At E3, the announcement of Fallout 76 was met with mixed reactions. The series' usual formula of a deep single-player RPG experience was gone and in its place was an MMO focused on survival and base-building. As release grew nearer, Bethesda warned people often that the game would launch in a buggy state. Such a PR move seemed especially curious for them because their games have long been famous for such launches, so if now they had made it a focal point of their run-up to release, it must be especially problematic.

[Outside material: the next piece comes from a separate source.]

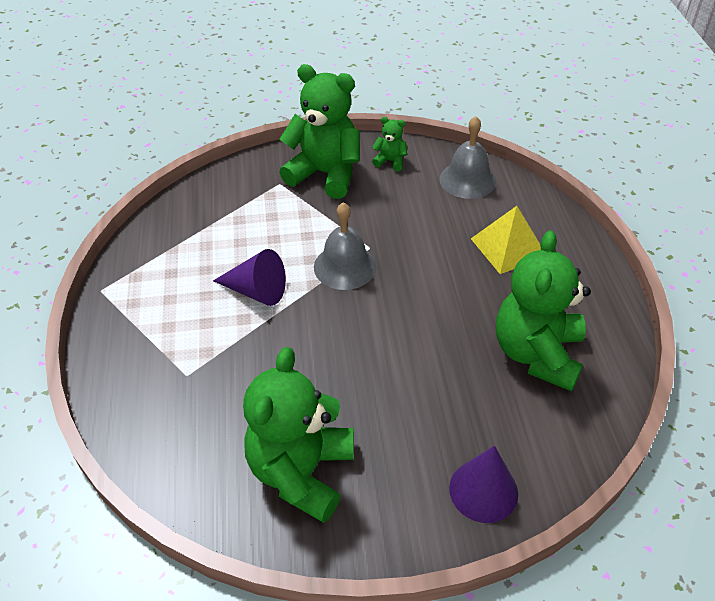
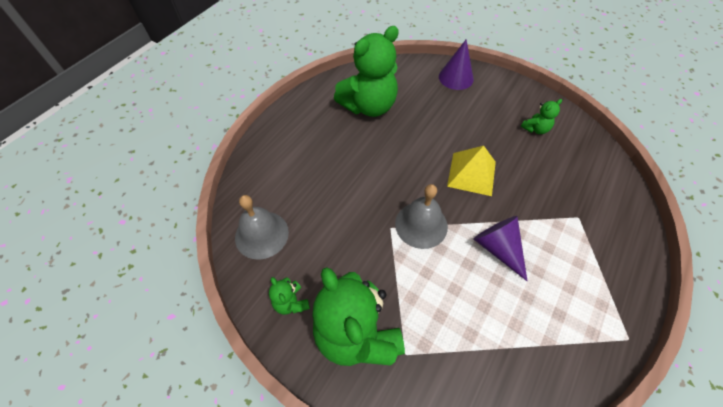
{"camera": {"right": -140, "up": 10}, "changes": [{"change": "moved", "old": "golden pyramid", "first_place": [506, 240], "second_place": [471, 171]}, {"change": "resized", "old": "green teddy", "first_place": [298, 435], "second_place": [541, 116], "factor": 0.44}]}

That reading turned out to be accurate as reviewers and players have since slammed the game on every outlet available. Its OpenCritic score of 53 rests in the basement of all AAA holiday 2018 games and it's been getting review-bombed on all the usual digital storefronts. Most notably of all, however, is the plain statistical truth we have on site. Compared to Fallout 4's early days after launch, Fallout 76 has just 29% of the active players. Fallout 4 had cleared 100,000 total players tracked on TA after 13 days, but today Fallout 76 has yet to eclipse 30,000. Most startlingly, the game has been on deep discount via most retailers since the weekend, and yet the game has not received a significant bump in player count. It hit 25,000 tracked players after six days, which means in the week since then it's only added another roughly 4,000 on TA. Across all platforms, we expect a similarly slow climb.
As a publisher, Bethesda has made it a recent habit to announce a game and release it just months later. It's a practice much appreciated by players who have been mentally trained to expect long marketing calendars and at least one delay. However, in the case of Fallout 76 one has to wonder what the benefit was to launching this game as troubled as it is. It seems like their reputation for buggy but beloved games empowered Bethesda Game Studios to feel like this launch would follow in the same footsteps as Fallout 4, Skyrim and others before it. The usual refrain of "yeah it's buggy, but..." is no longer working in this case, and the developers were probably relying on that.
With Starfield and The Elder Scrolls VI both expected to arrive next from Todd Howard's studio, that leaves Fallout 76 as the last game in the series for at least the next several years. As an MMO, it's meant to change, grow, and improve over time, and surely the game already has a pocket of players that appreciate it for what it is today. But with so many games to choose from and so much negative press out of the gate, it feels like in less than two weeks most would-be players have already dropped Fallout 76 like an atom bomb.